About this task: Write the data below out exactly as it stands. Do not include the pictures.

---- Records to use

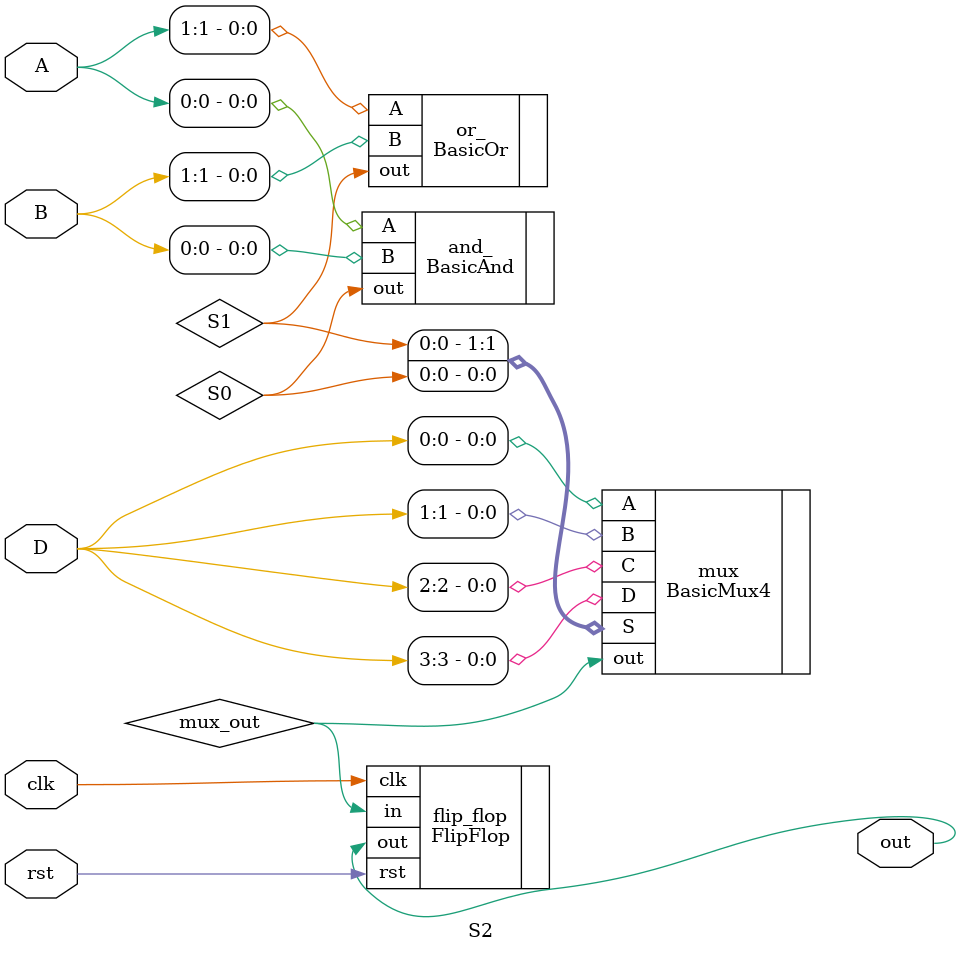
<source format=v>

module C1(A, B, S, SA, SB, out);
	input [1 : 0]A;
	input [1 : 0]B;
	input [1 : 0]S;
	input SA;
	input SB;

	output out;

	wire F1;
	wire F2;
	wire S2;

	BasicMux2 mux1(.A(A[0]), .B(A[1]), .S(SA), .out(F1));
	BasicMux2 mux2(.A(B[0]), .B(B[1]), .S(SB), .out(F2));
	BasicOr or_(.A(S[0]), .B(S[1]), .out(S2));
	BasicMux2 mux3(.A(F1), .B(F2), .S(S2), .out(out));
endmodule

module C2(D, A, B, out);
	input [3 : 0]D;
	input [1 : 0]A;
	input [1 : 0]B;

	output out;

	wire S1;
	wire S0;

	BasicMux4 mux(.A(D[0]), .B(D[1]), .C(D[2]), .D(D[3]), .S({S1, S0}), .out(out));
	BasicOr or_(.A(A[1]), .B(B[1]), .out(S1));
	BasicAnd and_(.A(A[0]), .B(B[0]), .out(S0));
endmodule

module S1(clk, D, A, B, rst, out);
	input clk,rst;
	input [3 : 0]D;
	input [1 : 0]A;
	input [1 : 0]B;
	output out;

	wire S1;
	wire S0;
	wire mux_out;

	BasicMux4 mux(.A(D[0]), .B(D[1]), .C(D[2]), .D(D[3]), .S({S1, S0}), .out(mux_out));
	BasicOr or_(.A(A[1]), .B(B[1]), .out(S1));
	BasicAnd and_(.A(A[0]), .B(rst), .out(S0));
	FlipFlop flip_flop(.clk(clk), .rst(rst), .in(mux_out), .out(out));
endmodule

module S2(clk, D, A, B, rst, out);
	input clk,rst;
	input [3 : 0]D;
	input [1 : 0]A;
	input [1 : 0]B;

	output out;

	wire S1;
	wire S0;
	wire mux_out;

	BasicMux4 mux(.A(D[0]), .B(D[1]), .C(D[2]), .D(D[3]), .S({S1, S0}), .out(mux_out));
	BasicOr or_(.A(A[1]), .B(B[1]), .out(S1));
	BasicAnd and_(.A(A[0]), .B(B[0]), .out(S0));
	FlipFlop flip_flop(.clk(clk), .rst(rst), .in(mux_out), .out(out));
endmodule
</source>
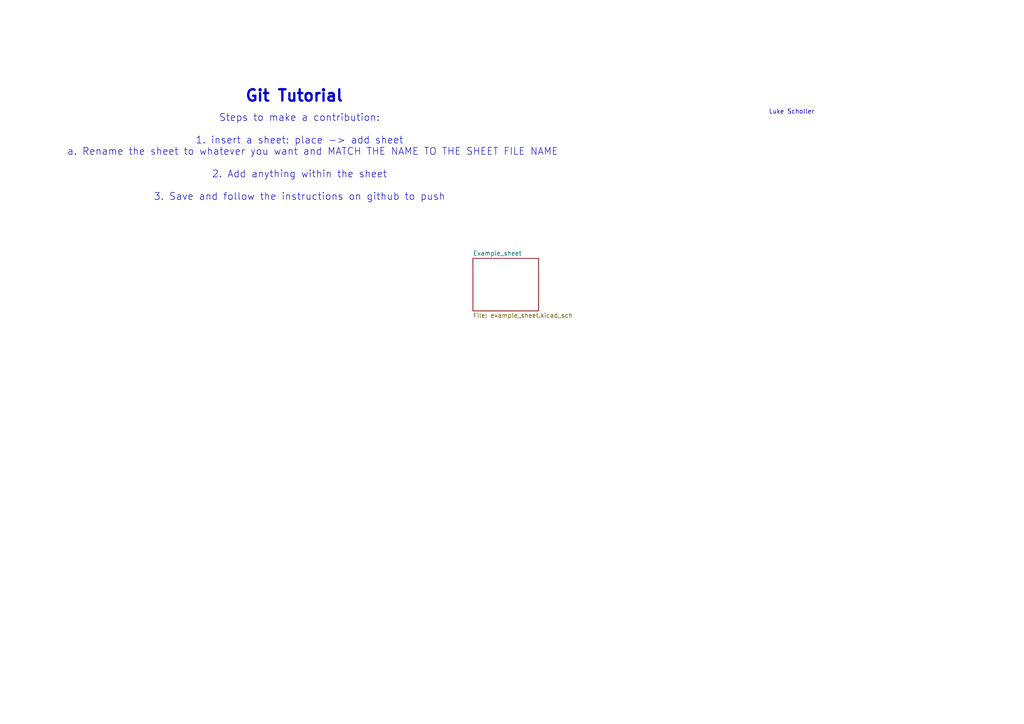
<source format=kicad_sch>
(kicad_sch
	(version 20250114)
	(generator "eeschema")
	(generator_version "9.0")
	(uuid "33790941-c5f1-475c-b881-31b2af4cb1ae")
	(paper "A4")
	(lib_symbols)
	(text "Steps to make a contribution:\n\n1. insert a sheet: place -> add sheet\n	a. Rename the sheet to whatever you want and MATCH THE NAME TO THE SHEET FILE NAME\n\n2. Add anything within the sheet\n\n3. Save and follow the instructions on github to push"
		(exclude_from_sim no)
		(at 86.868 45.72 0)
		(effects
			(font
				(size 2.032 2.032)
			)
		)
		(uuid "334d4ff0-9a31-4a88-916f-6eb908ea7326")
	)
	(text "Git Tutorial"
		(exclude_from_sim no)
		(at 85.344 27.94 0)
		(effects
			(font
				(size 3.302 3.302)
				(thickness 0.6604)
				(bold yes)
			)
		)
		(uuid "885ca54f-54fc-4cd4-b9b7-d635b68d12ec")
	)
	(text "Luke Scholler"
		(exclude_from_sim no)
		(at 229.616 32.512 0)
		(effects
			(font
				(size 1.27 1.27)
			)
		)
		(uuid "8fe90821-c2d0-461f-bd73-b9da98c48ebb")
	)
	(sheet
		(at 137.16 74.93)
		(size 19.05 15.24)
		(exclude_from_sim no)
		(in_bom yes)
		(on_board yes)
		(dnp no)
		(fields_autoplaced yes)
		(stroke
			(width 0.1524)
			(type solid)
		)
		(fill
			(color 0 0 0 0.0000)
		)
		(uuid "372e97f7-b98c-457f-9219-37793ecd52e1")
		(property "Sheetname" "Example_sheet"
			(at 137.16 74.2184 0)
			(effects
				(font
					(size 1.27 1.27)
				)
				(justify left bottom)
			)
		)
		(property "Sheetfile" "example_sheet.kicad_sch"
			(at 137.16 90.7546 0)
			(effects
				(font
					(size 1.27 1.27)
				)
				(justify left top)
			)
		)
		(instances
			(project "Git_Tutorial"
				(path "/33790941-c5f1-475c-b881-31b2af4cb1ae"
					(page "2")
				)
			)
		)
	)
	(sheet_instances
		(path "/"
			(page "1")
		)
	)
	(embedded_fonts no)
)

</source>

--------

Answer space:
<source format=v>

module C1(A, B, S, SA, SB, out);
	input [1 : 0]A;
	input [1 : 0]B;
	input [1 : 0]S;
	input SA;
	input SB;

	output out;

	wire F1;
	wire F2;
	wire S2;

	BasicMux2 mux1(.A(A[0]), .B(A[1]), .S(SA), .out(F1));
	BasicMux2 mux2(.A(B[0]), .B(B[1]), .S(SB), .out(F2));
	BasicOr or_(.A(S[0]), .B(S[1]), .out(S2));
	BasicMux2 mux3(.A(F1), .B(F2), .S(S2), .out(out));
endmodule

module C2(D, A, B, out);
	input [3 : 0]D;
	input [1 : 0]A;
	input [1 : 0]B;

	output out;

	wire S1;
	wire S0;

	BasicMux4 mux(.A(D[0]), .B(D[1]), .C(D[2]), .D(D[3]), .S({S1, S0}), .out(out));
	BasicOr or_(.A(A[1]), .B(B[1]), .out(S1));
	BasicAnd and_(.A(A[0]), .B(B[0]), .out(S0));
endmodule

module S1(clk, D, A, B, rst, out);
	input clk,rst;
	input [3 : 0]D;
	input [1 : 0]A;
	input [1 : 0]B;
	output out;

	wire S1;
	wire S0;
	wire mux_out;

	BasicMux4 mux(.A(D[0]), .B(D[1]), .C(D[2]), .D(D[3]), .S({S1, S0}), .out(mux_out));
	BasicOr or_(.A(A[1]), .B(B[1]), .out(S1));
	BasicAnd and_(.A(A[0]), .B(rst), .out(S0));
	FlipFlop flip_flop(.clk(clk), .rst(rst), .in(mux_out), .out(out));
endmodule

module S2(clk, D, A, B, rst, out);
	input clk,rst;
	input [3 : 0]D;
	input [1 : 0]A;
	input [1 : 0]B;

	output out;

	wire S1;
	wire S0;
	wire mux_out;

	BasicMux4 mux(.A(D[0]), .B(D[1]), .C(D[2]), .D(D[3]), .S({S1, S0}), .out(mux_out));
	BasicOr or_(.A(A[1]), .B(B[1]), .out(S1));
	BasicAnd and_(.A(A[0]), .B(B[0]), .out(S0));
	FlipFlop flip_flop(.clk(clk), .rst(rst), .in(mux_out), .out(out));
endmodule
</source>
<source format=kicad_sch>
(kicad_sch
	(version 20250114)
	(generator "eeschema")
	(generator_version "9.0")
	(uuid "33790941-c5f1-475c-b881-31b2af4cb1ae")
	(paper "A4")
	(lib_symbols)
	(text "Steps to make a contribution:\n\n1. insert a sheet: place -> add sheet\n	a. Rename the sheet to whatever you want and MATCH THE NAME TO THE SHEET FILE NAME\n\n2. Add anything within the sheet\n\n3. Save and follow the instructions on github to push"
		(exclude_from_sim no)
		(at 86.868 45.72 0)
		(effects
			(font
				(size 2.032 2.032)
			)
		)
		(uuid "334d4ff0-9a31-4a88-916f-6eb908ea7326")
	)
	(text "Git Tutorial"
		(exclude_from_sim no)
		(at 85.344 27.94 0)
		(effects
			(font
				(size 3.302 3.302)
				(thickness 0.6604)
				(bold yes)
			)
		)
		(uuid "885ca54f-54fc-4cd4-b9b7-d635b68d12ec")
	)
	(text "Luke Scholler"
		(exclude_from_sim no)
		(at 229.616 32.512 0)
		(effects
			(font
				(size 1.27 1.27)
			)
		)
		(uuid "8fe90821-c2d0-461f-bd73-b9da98c48ebb")
	)
	(sheet
		(at 137.16 74.93)
		(size 19.05 15.24)
		(exclude_from_sim no)
		(in_bom yes)
		(on_board yes)
		(dnp no)
		(fields_autoplaced yes)
		(stroke
			(width 0.1524)
			(type solid)
		)
		(fill
			(color 0 0 0 0.0000)
		)
		(uuid "372e97f7-b98c-457f-9219-37793ecd52e1")
		(property "Sheetname" "Example_sheet"
			(at 137.16 74.2184 0)
			(effects
				(font
					(size 1.27 1.27)
				)
				(justify left bottom)
			)
		)
		(property "Sheetfile" "example_sheet.kicad_sch"
			(at 137.16 90.7546 0)
			(effects
				(font
					(size 1.27 1.27)
				)
				(justify left top)
			)
		)
		(instances
			(project "Git_Tutorial"
				(path "/33790941-c5f1-475c-b881-31b2af4cb1ae"
					(page "2")
				)
			)
		)
	)
	(sheet_instances
		(path "/"
			(page "1")
		)
	)
	(embedded_fonts no)
)

</source>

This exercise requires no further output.